In November 2019, the former Orbach's building, which previously housed Marshalls on the first floor and TJ Maxx on the second floor, became a Mitsuwa Marketplace supermarket. The second floor remains vacant after TJ Maxx left Del Amo in Spring 2016. The following year, the property's Sears store closed and its real estate purchased by mall owner Simon for future use.

On July 1, 2020, Sears announced it was shutting down as part of an ongoing decision to eliminate its traditional brick-and-mortar format. The 22.4 acre Sears property (which includes the Original Sears Building, the branded auto shops, adjacent office building, and the surrounding parking lot) is set to be bought by Simon Property Group by ~$110 million. Meanwhile, Fasha Mahjoor, who, in May 2014, bought the 16-acre property that SunCal once owned, intends to build housing near Del Amo Mall. The property includes the standalone Black Angus Steakhouse restaurant, the former Montgomery Ward department store (now parking for Del Amo), and the abandoned Wards auto shop. However, Mahjoor announced that said project will not be "high-density housing at the mall", calling it a "political no-go". In January 2022, a Sweetgreen was announced slated replace the former Great Maple, which closed down in 2017.

On March 1, 2024, the mall started a new chaperone policy after recent months of incidents at that mall, requiring all visitors under 18 must be accompanied by a parent or adult, age 21 or older, after 3 PM on Fridays and Saturdays. On September 20, 2024, a new Apple Store opened at the mall followed by the release of the iPhone 16 and iPhone 16 Pro models.
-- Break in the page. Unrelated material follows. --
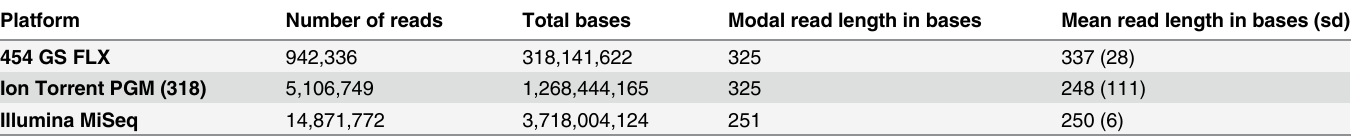
Table 1. Platform comparison — run details.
The new store was taken over by the combined space of two side-by-side units formerly occupied by J.Crew and Chico's, located on the main level in the Nordstrom wing. On February 25, 2025, Jo-Ann Fabrics announced it was closing as part of a plan to shut down all stores nationwide after filing for bankruptcy. Jo-Ann has since closed. On July 11, 2025, the Black Angus Steakhouse on the outparcel near the Lifestyle Wing closed after 50 years at Del Amo Mall. While they are looking to reopen closer to their former Torrance location, the lot (which also has mall parking and the former Wards auto shop) was demolished for a long-awaited housing project near the mall.